Competing Generators (Optional Layer)
Instead of always using the same key derivation, the challenge rotates through generator types based on day_of_year % num_generators:
Generator A: XorShift64Star chain (K iterations of PRNG)
Generator B: Compressed size of a specific byte sequence via 8Z codec logic
Generator C: Tour hash of a mini-TSP instance (10 cities, your solver)
Your decoder has all generators. An attacker who reverse-engineers one still can't handle the others. This is MDL selection applied to proof generation — which generator produces the "shortest proof" for today's parameters.
Software PUF Factory
From Personal Tool to Universal Product
8Z-Auth works for one person. But what if anyone could have their own?
A Software PUF Factory is a program that generates unique encoder/decoder pairs by randomizing the algorithm internals. The architecture is public (like a PUF chip design). Each instance is unique (like each manufactured chip). The generation seed is used once and discarded — exactly like manufacturing variation.
You run the factory program. It picks random:
• XorShift constants (bit-shift amounts, multiplier)
• params_to_bytes field ordering and type markers
• Hash chain depth and intermediate mixing steps
• DCC threshold values and iteration formula
• Generator selection schedule
It outputs two files: my_vault_encrypt + my_vault_decrypt.html. The factory program can be open source. Kerckhoffs's Principle is satisfied at the population level (everyone knows the architecture), but each instance is unclonable because the specific random choices are used once during generation and never stored.
Hardware PUF: Public chip design + unique manufacturing variation = unclonable identity
Software PUF Factory: Public factory program + unique random generation seed = unclonable instance
Both satisfy Kerckhoffs's at the population level while providing per-instance uniqueness.

Exercise data:

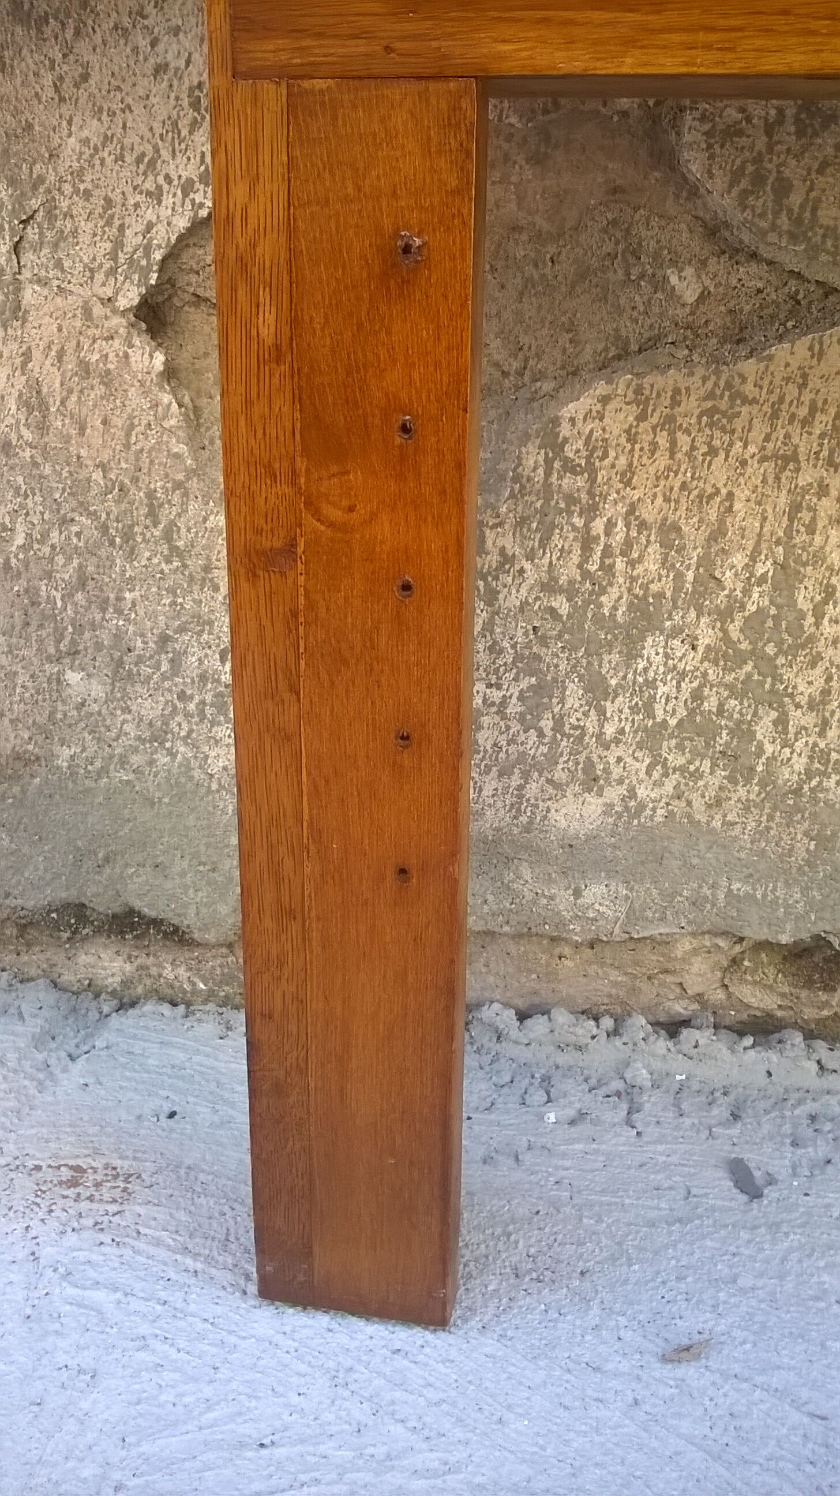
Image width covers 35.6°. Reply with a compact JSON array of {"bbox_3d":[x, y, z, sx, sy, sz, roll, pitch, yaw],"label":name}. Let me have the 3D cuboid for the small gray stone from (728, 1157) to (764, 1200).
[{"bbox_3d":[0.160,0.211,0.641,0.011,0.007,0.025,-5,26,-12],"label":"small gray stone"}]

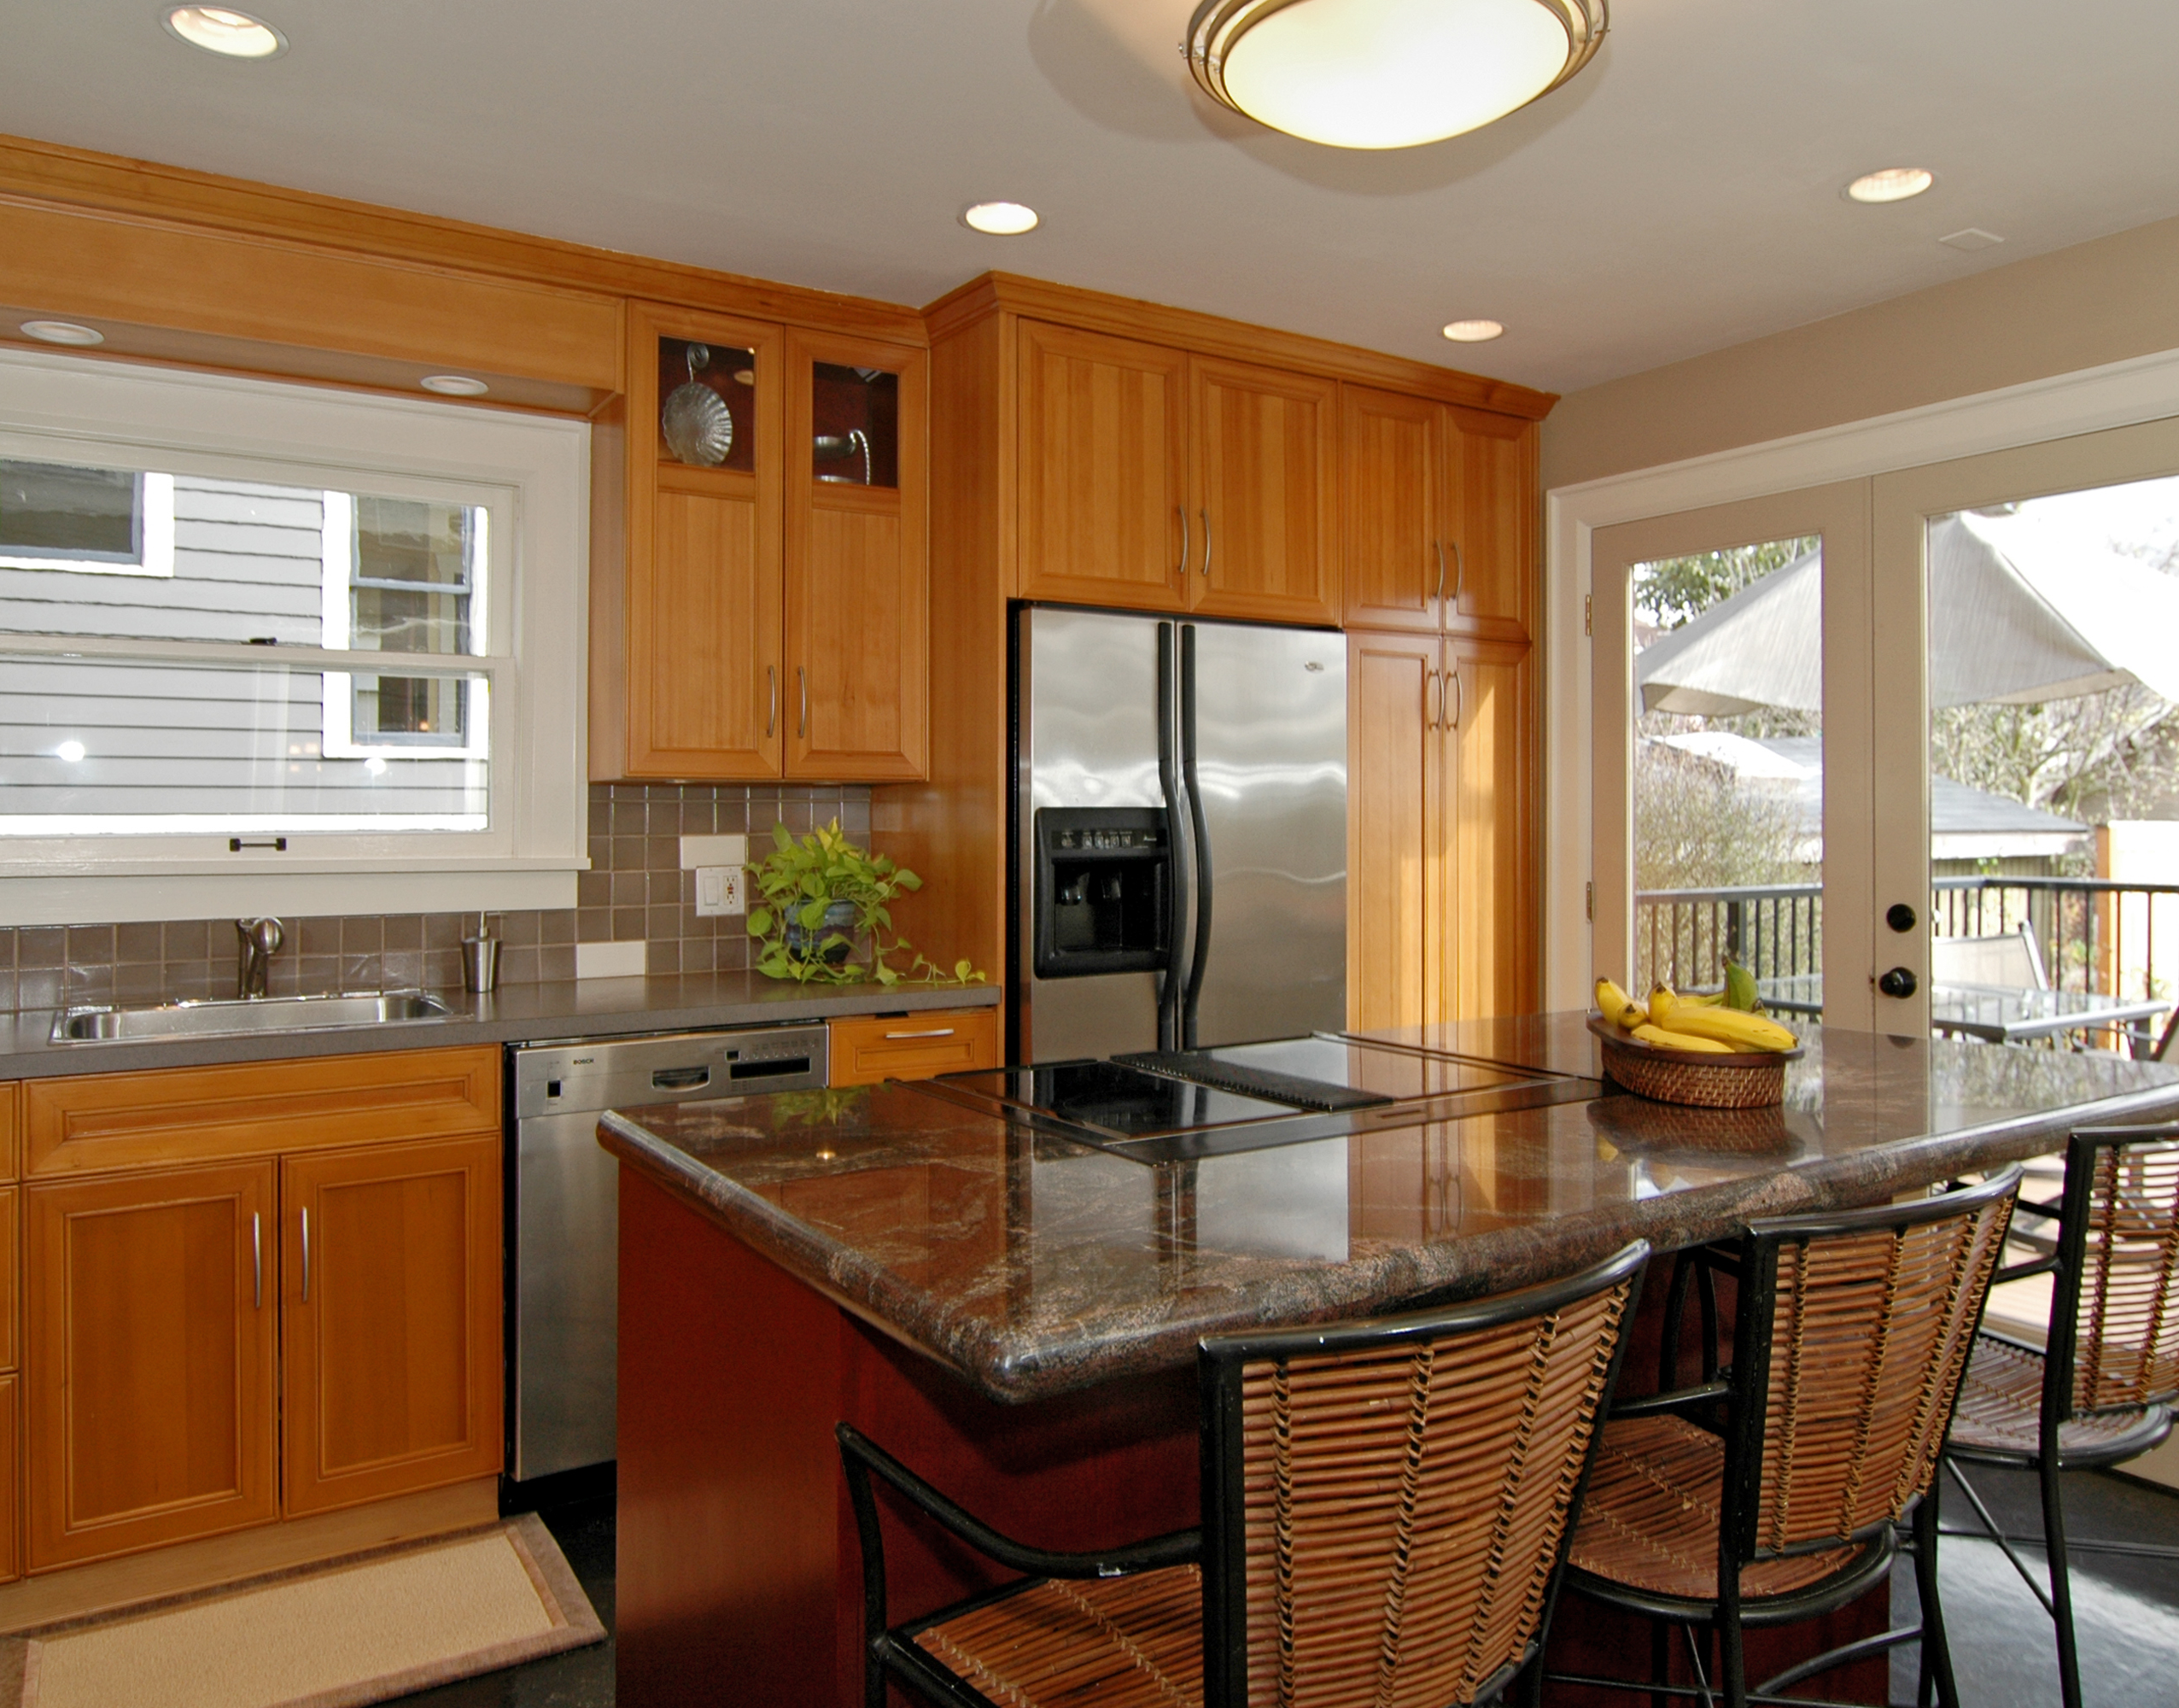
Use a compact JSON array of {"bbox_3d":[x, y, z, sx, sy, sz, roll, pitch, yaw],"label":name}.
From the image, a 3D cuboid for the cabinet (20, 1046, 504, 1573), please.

Check your understanding:
1. According to the excerpt on the Software PUF Factory, what two files does the factory program output?
2. Print the part of the excerpt starting with "Hardware PUF: Public" and going on through "providing per-instance uniqueness.".
The listing has nothing to do with these tasks.

Activity answers:
1. It outputs my_vault_encrypt and my_vault_decrypt.html.

2.
Hardware PUF: Public chip design + unique manufacturing variation = unclonable identity
Software PUF Factory: Public factory program + unique random generation seed = unclonable instance
Both satisfy Kerckhoffs's at the population level while providing per-instance uniqueness.